- _Extrait du document_:
▼▼▼

À première vue, rien ne distingue Arthur Heilbronn d’un trentenaire new-yorkais bien né : costume taillé, CV impeccable, adresse professionnelle dans une tour de verre de « Billionaires’ Row », ce couloir de gratte-ciel clinquants au sud de Central Park. Sauf que lui ne jongle pas seulement avec des portefeuilles d’actions : il est l’un des héritiers les mieux placés pour superviser Chanel.
Dans l’univers du luxe, on connaît les Arnault, omniprésents, ou les Pinault, collectionneurs d’art et mécènes médiatisés. Les Wertheimer, eux, ont toujours préféré l’ombre. Pas de tapis rouge, pas de petites phrases assassines en Une des journaux. Juste une stratégie millimétrée : faire fructifier l’empire Chanel tout en évitant le bruit.
Arthur Heilbronn, 38 ans, perpétue cette tradition. Un diplôme à Harvard, un passage par Goldman Sachs, puis l’entrée en 2019 dans le très secret Mousse Partners, le family office de la famille. Résultat ? En quelques années, le jeune homme s’est retrouvé aux commandes de deals aussi confidentiels que stratégiques.
Héritier, mais pas « jet-set »

▲▲▲

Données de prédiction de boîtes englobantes
▼▼▼

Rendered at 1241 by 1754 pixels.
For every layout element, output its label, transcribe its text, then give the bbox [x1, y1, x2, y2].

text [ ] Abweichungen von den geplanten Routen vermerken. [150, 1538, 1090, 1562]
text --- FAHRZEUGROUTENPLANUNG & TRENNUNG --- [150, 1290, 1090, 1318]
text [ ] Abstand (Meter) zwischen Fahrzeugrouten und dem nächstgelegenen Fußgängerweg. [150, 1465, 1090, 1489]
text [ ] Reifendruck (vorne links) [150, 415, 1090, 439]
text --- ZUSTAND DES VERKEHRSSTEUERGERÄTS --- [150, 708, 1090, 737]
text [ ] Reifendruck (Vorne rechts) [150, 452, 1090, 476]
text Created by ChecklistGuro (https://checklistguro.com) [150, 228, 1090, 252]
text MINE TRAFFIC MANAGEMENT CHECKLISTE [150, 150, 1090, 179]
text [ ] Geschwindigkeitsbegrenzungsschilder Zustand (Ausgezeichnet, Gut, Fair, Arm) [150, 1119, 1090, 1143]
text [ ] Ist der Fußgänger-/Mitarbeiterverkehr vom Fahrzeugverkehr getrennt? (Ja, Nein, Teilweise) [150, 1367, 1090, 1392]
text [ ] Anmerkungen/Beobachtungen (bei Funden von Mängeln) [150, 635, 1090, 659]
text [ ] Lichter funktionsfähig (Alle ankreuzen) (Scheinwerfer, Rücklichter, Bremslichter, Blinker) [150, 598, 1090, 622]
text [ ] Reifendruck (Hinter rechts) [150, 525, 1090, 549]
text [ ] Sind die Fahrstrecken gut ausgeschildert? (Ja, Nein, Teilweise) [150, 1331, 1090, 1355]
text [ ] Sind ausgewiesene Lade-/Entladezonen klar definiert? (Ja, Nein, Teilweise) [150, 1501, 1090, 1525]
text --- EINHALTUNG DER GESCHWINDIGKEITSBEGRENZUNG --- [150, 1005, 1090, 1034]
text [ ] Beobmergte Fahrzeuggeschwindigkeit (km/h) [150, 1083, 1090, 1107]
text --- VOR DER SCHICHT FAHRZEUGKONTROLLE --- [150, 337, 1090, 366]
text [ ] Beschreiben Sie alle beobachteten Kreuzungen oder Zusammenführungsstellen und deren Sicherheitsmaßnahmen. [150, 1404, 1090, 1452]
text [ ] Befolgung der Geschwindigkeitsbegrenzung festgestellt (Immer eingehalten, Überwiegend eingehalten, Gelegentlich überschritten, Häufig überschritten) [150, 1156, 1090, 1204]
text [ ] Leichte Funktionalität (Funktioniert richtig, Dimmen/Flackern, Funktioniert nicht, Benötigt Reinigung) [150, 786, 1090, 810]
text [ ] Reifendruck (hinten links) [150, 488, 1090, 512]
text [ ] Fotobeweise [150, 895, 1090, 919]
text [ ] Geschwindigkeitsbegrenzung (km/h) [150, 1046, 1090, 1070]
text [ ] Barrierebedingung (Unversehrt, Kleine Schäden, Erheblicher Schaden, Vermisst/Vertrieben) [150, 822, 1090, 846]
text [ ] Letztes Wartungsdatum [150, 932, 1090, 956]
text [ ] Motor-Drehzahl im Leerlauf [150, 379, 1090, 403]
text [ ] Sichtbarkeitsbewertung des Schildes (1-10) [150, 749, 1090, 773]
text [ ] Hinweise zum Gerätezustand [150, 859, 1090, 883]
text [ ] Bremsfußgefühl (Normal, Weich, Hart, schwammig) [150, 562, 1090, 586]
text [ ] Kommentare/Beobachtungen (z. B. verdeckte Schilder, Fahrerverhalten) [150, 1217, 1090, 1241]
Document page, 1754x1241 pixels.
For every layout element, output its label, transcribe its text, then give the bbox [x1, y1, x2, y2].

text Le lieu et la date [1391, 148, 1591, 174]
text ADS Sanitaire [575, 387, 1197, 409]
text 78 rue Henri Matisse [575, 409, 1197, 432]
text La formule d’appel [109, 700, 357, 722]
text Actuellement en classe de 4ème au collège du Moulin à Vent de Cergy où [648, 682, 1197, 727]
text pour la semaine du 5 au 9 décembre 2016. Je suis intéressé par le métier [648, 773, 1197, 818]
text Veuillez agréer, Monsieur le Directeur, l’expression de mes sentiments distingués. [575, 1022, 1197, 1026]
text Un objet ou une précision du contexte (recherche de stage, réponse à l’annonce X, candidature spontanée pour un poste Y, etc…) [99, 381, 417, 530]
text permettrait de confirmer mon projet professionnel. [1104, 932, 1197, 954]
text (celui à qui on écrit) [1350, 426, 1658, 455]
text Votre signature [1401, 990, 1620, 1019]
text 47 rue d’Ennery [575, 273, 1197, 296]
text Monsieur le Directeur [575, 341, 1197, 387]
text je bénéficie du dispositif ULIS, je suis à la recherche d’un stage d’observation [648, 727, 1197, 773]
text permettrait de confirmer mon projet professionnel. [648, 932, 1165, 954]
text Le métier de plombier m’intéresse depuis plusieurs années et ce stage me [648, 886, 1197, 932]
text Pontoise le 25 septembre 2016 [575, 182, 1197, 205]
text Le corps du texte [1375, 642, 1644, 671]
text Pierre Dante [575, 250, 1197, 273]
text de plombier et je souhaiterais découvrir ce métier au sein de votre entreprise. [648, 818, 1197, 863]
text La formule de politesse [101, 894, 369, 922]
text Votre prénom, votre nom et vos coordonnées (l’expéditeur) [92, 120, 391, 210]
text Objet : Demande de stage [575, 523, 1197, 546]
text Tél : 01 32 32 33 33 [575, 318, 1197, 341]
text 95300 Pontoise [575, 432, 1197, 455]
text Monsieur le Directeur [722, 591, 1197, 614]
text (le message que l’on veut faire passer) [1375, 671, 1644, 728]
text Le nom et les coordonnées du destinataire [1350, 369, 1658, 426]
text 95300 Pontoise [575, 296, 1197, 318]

▲▲▲

- _Consigne de l’exercice_:
Pour chaque affirmation, dites par oui ou par non si elle concorde avec l’extrait sur Arthur Heilbronn, en citant fidèlement les mots qui en décident : (a) Arthur Heilbronn est âgé de 38 ans ; (b) il a intégré Mousse Partners en 2019 ; (c) les Wertheimer recherchent volontiers l’exposition publique. Les enregistrements n’ont aucun rapport avec l’extrait.

- _Réponse à l’exercice_:
(a) Oui : « Arthur Heilbronn, 38 ans, perpétue cette tradition. »
(b) Oui : « puis l’entrée en 2019 dans le très secret Mousse Partners ».
(c) Non : « Les Wertheimer, eux, ont toujours préféré l’ombre. »